Toman then showed how Rackspace runs on Openstack today, with Quantum/Melange, Nova, Glance, Swift, all in production. In addition, they are using OpenStack for continuous delivery by running trunk in production, and deploying every few weeks in less than an hour. Toman shared some impressive numbers from Rackspace’s private cloud Alamo which runs on OpenStack: 120 million API hits, 99.97% availability, even four downloads from Antarctica.

Looking ahead, Toman asked the community to work together to deliver on the OpenStack promise.
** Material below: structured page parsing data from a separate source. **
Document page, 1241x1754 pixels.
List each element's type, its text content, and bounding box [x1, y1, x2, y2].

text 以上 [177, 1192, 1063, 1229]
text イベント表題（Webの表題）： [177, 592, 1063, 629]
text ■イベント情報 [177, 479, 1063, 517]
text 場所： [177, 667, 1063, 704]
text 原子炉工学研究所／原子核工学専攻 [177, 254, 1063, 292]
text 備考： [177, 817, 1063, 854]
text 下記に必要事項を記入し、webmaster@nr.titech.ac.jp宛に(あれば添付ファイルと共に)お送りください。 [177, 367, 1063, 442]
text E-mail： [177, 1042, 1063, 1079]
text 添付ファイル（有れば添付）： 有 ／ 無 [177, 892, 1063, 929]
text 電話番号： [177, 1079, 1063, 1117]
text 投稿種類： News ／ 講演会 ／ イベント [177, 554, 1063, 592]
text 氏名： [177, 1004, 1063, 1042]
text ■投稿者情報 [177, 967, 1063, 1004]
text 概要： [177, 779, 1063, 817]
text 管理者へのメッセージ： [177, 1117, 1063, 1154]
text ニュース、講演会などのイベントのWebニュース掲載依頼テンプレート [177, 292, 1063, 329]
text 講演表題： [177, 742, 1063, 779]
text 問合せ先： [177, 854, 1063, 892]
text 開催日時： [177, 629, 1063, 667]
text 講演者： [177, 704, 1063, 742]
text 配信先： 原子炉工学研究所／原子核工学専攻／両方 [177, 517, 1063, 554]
Pointing to the many examples of OpenStack in production, Toman wants to shift our attention back to the community and to making the right decisions. “We have a core that we know is the right thing. So how do we continue to innovate?” Toman asked.

“We’re all in it for the same reason, we disagree on the means, but want the same ends.”

Reinhardt Quelle, Cisco WebEx

Reinhardt Quelle, operations architect at Cisco WebEx, finished the morning’s keynotes with an in-depth look at Cisco’s use of OpenStack.

What was a surprise to many was that Cisco’s Cloud services run WebEx and Cisco internal private cloud on OpenStack. Quelle explained why Cisco and OpenStack were a natural fit. Cisco has contributed to open source projects before like Jabber and the Apache Traffic Server, and wanted more flexibility and the ability to control their own cloud destiny, so to speak. With OpenStack, they get many options for support from both within Cisco and without, and the confidence of long term support.

Quelle explained how Cisco and WebEx have implemented Nova and Swift, as well as Nova Volumen and instance scheduling.

Quelle that Cisco product teams didn’t have to write everything themselves. They could draw on contributions from the OpenStack foundation, local meetup groups, public clouds, web forums and fellow users make it easier for them to use OpenStack and benefit from community experience and expertise.

Read the full case study here.

Notable

A common theme among the keynotes this morning was the need to hire more people to work on these problems. Executive Director Jonathan Bryce asked the audience in between keynotes how many attendee companies were hiring. Nearly everyone in the room raised their hand.